For instance, it turned out that among 18-24 years old voters, a massive 73% voted to remain in the UK, as did over half of 25-49 years of age voters. (See the table "How different age groups voted" on that BBC page.) So, given that the decision was about the future of the UK, the result seems to provide a strong argument to remain in the EU. Indeed, it is only among voters 65 or older that you see significant numbers (61%) in favor of leaving. (Their voice matters, of course, but few of them will be alive by the time any benefits from an exit may appear.)
You see a similar Simpson's Paradox like effect when you break up the vote by geographic regions, with London, Scotland, and Northern Ireland strongly in favor of remaining in the UK (Scotland particularly so).
It's particularly interesting to scroll down through the long chart in the section headed "Full list of every voting area by Leave", which is ordered in order of decreasing Leave vote, with the highest Leave vote at the top. I would think that range of numbers is extremely valuable to anyone in government.
There is no doubt that the British people have a complex decision to make, one that will have a major impact on the nation's future for generations to come. Technically, I am one of the "British people," but having made the US my home thirty years ago, I long ago lost my UK voting rights, and my interest today is primarily that of a mathematician who has made something of a career arguing for improved public appreciation for the sensible use of my subject, and railing against misuse of numbers.

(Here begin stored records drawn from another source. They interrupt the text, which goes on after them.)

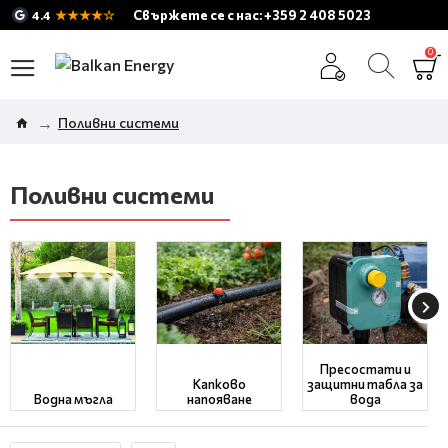
★★★★☆
Свържете се с нас: +359 2 408 5023
4.4
0
Поливни системи
Поливни системи
Пресостати и
Капково
защитни табла за
Водна мъгла
напояване
вода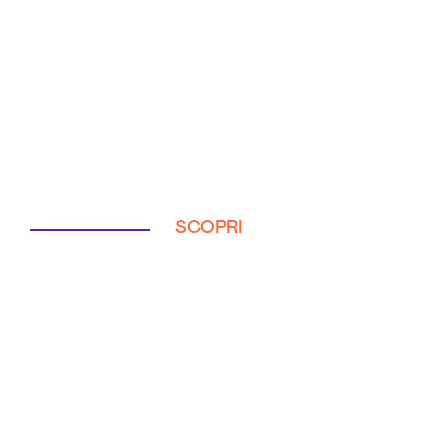
SCOPRI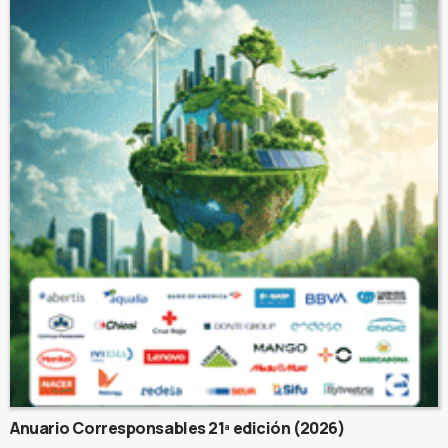
Anuario Corresponsables 21ª edición (2026)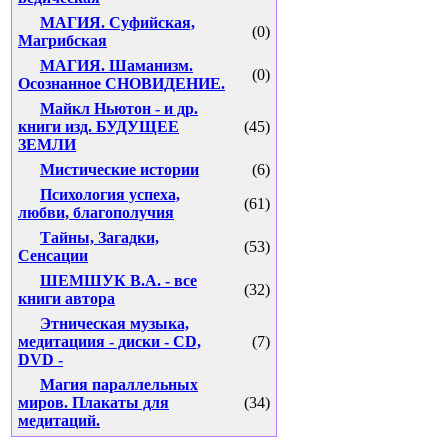
МАГИЯ. Суфийская,
(0)
Магрибская
МАГИЯ. Шаманизм.
(0)
Осознанное СНОВИДЕНИЕ.
Майкл Ньютон - и др.
книги изд. БУДУЩЕЕ
(45)
ЗЕМЛИ
Мистические истории
(6)
Психология успеха,
(61)
любви, благополучия
Тайны, Загадки,
(53)
Сенсации
ШЕМШУК В.А. - все
(32)
книги автора
Этническая музыка,
медитациия - диски - CD,
(7)
DVD -
Магия параллельных
миров. Плакаты для
(34)
медитаций.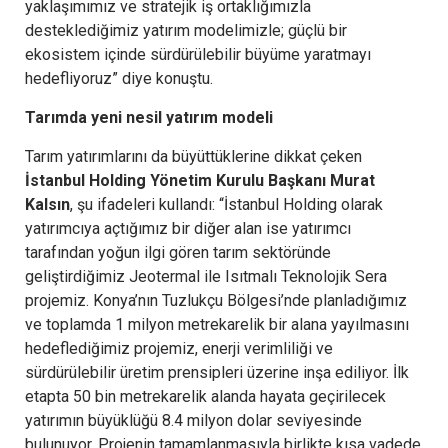
yaklaşımımız ve stratejik iş ortaklığımızla
desteklediğimiz yatırım modelimizle; güçlü bir
ekosistem içinde sürdürülebilir büyüme yaratmayı
hedefliyoruz” diye konuştu.
Tarımda yeni nesil yatırım modeli
Tarım yatırımlarını da büyüttüklerine dikkat çeken
İstanbul Holding Yönetim Kurulu Başkanı Murat
Kalsın
, şu ifadeleri kullandı: “İstanbul Holding olarak
yatırımcıya açtığımız bir diğer alan ise yatırımcı
tarafından yoğun ilgi gören tarım sektöründe
geliştirdiğimiz Jeotermal ile Isıtmalı Teknolojik Sera
projemiz. Konya’nın Tuzlukçu Bölgesi’nde planladığımız
ve toplamda 1 milyon metrekarelik bir alana yayılmasını
hedeflediğimiz projemiz, enerji verimliliği ve
sürdürülebilir üretim prensipleri üzerine inşa ediliyor. İlk
etapta 50 bin metrekarelik alanda hayata geçirilecek
yatırımın büyüklüğü 8.4 milyon dolar seviyesinde
bulunuyor. Projenin tamamlanmasıyla birlikte kısa vadede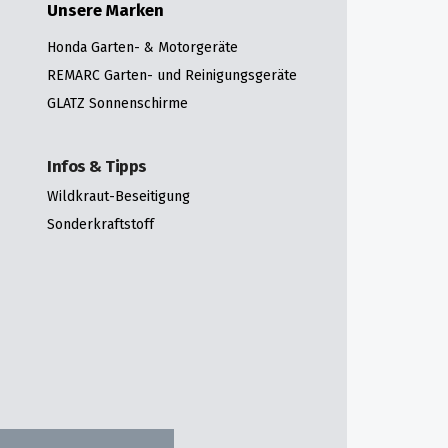
Unsere Marken
Honda Garten- & Motorgeräte
REMARC Garten- und Reinigungsgeräte
GLATZ Sonnenschirme
Infos & Tipps
Wildkraut-Beseitigung
Sonderkraftstoff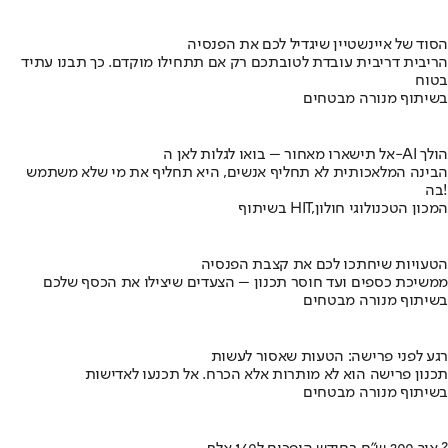
הסוד של איינשטיין שיגדיל לכם את הפנסיה
הריבית דריבית עובדת לטובתכם רק אם תתחילו מוקדם. כך תבנו עתיד
בטוח
בשיתוף מנורה מבטחים
אל תישארו מאחור – בואו לגלות לאן ה-AI הולך
הבינה המלאכותית לא תחליף אנשים, היא תחליף את מי שלא משתמש
בה!
בשיתוף HIT,המכון הטכנולוגי חולון
הטעויות שיחתכו לכם את קצבת הפנסיה
ממשיכת כספים ועד חוסר תכנון – הצעדים שיצילו את הכסף שלכם
בשיתוף מנורה מבטחים
רגע לפני פרישה: הטעות שאסור לעשות
תכנון פרישה הוא לא מותרות אלא הכרח. אל תכנעו לאדישות
בשיתוף מנורה מבטחים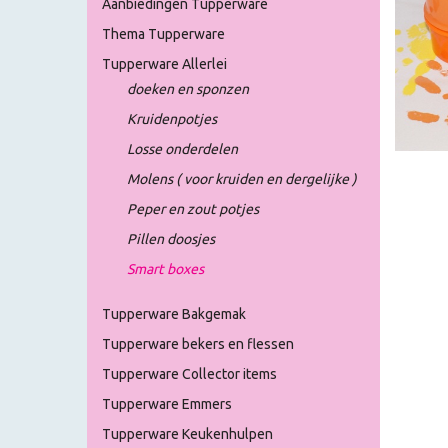
Aanbiedingen Tupperware
Thema Tupperware
Tupperware Allerlei
doeken en sponzen
Kruidenpotjes
Losse onderdelen
Molens ( voor kruiden en dergelijke )
Peper en zout potjes
Pillen doosjes
Smart boxes
Tupperware Bakgemak
Tupperware bekers en flessen
Tupperware Collector items
Tupperware Emmers
Tupperware Keukenhulpen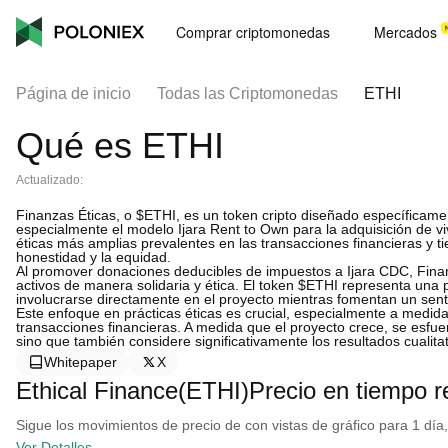
Comprar criptomonedas
Mercados
Página de inicio
Todas las Criptomonedas
ETHI
Qué es ETHI
Actualizado:
Finanzas Éticas, o $ETHI, es un token cripto diseñado específicamen
especialmente el modelo Ijara Rent to Own para la adquisición de 
éticas más amplias prevalentes en las transacciones financieras y 
honestidad y la equidad.
Al promover donaciones deducibles de impuestos a Ijara CDC, Finanz
activos de manera solidaria y ética. El token $ETHI representa una p
involucrarse directamente en el proyecto mientras fomentan un sent
Este enfoque en prácticas éticas es crucial, especialmente a medi
transacciones financieras. A medida que el proyecto crece, se esfue
sino que también considere significativamente los resultados cualitat
Whitepaper
X
Ethical Finance(ETHI)Precio en tiempo r
Sigue los movimientos de precio de con vistas de gráfico para 1 día,
Ver Detalles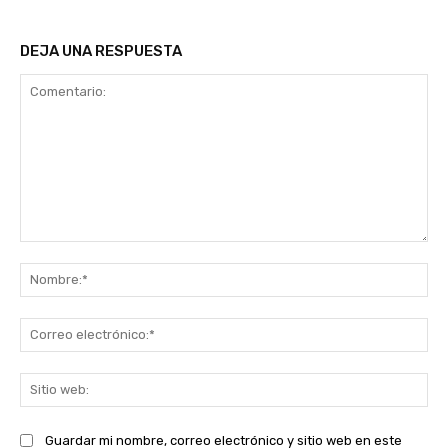
DEJA UNA RESPUESTA
Comentario:
No
Co
ele
Sit
we
Guardar mi nombre, correo electrónico y sitio web en este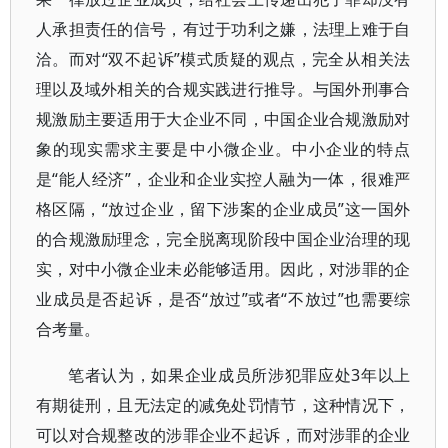
人承担责任的信号，有过于功利之嫌，法理上难于自
洽。而对“双不起诉”模式质疑的观点，完全从相关法
理以及域外相关的合规实践进行推导。与国外刑事合
规激励主要适用于大企业不同，中国企业合规激励对
象的现实需求主要是中小微企业。中小企业的特点
是“能人经济”，企业和企业实控人融为一体，很难严
格区隔，“放过企业，留下涉案的企业成员”这一国外
的合规激励理念，完全脱离现阶段中国企业治理的现
实，对中小微企业未必能够适用。因此，对涉罪的企
业成员是否起诉，是否“放过”或者“不放过”也需要综
合考量。
笔者认为，如果企业成员所涉犯罪应处3年以上
有期徒刑，且无法定的减免处罚情节，这种情况下，
可以对合规整改的涉罪企业不起诉，而对涉罪的企业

My emotional involvement today is in the upcoming US presidential election, where there is also an enormous amount of misuse of mathematics, and many lost opportunities where the citizenry could take advantage of the power numbers provide, in order to make better decisions.
But for what it's worth, I would urge the citizens of my birth nation to drill down one level in your referendum data. For what you have is a future-textbook example of the same phenomenon highlighted by Simpson's Paradox (albeit with many more dimensions of variation). To my mathematician's eye (trained as such in the UK, I might add), the referendum provides very clear numerical information that enables you to form a well-informed, reasoned decision as to how best to proceed.
Deciding between the "will of the older population" and the "will of the younger population" is a political decision. So too is deciding between "the will of London, Scotland, and Northern Ireland" and "the will of the remainder of the UK". What would be mathematically irresponsible, and to my mind politically and morally irresponsible as well, would be to make a decision based on a single number. Single numbers rarely make decisions for us. Indeed, single numbers are usually as likely to mislead as to help. A range of numbers, in contrast, can provide valuable data that can help us to better understand the complexities of modern life, and make better decisions.
We humans invented numbers and mathematics to understand our world (initially physical and later social), and to improve our lives. But to make good use of that powerful, valuable gift from our forbearers, we need to remember that numbers are there to serve us, not the other way round. Numbers are just tools. We are the ones with the capacity to make decisions.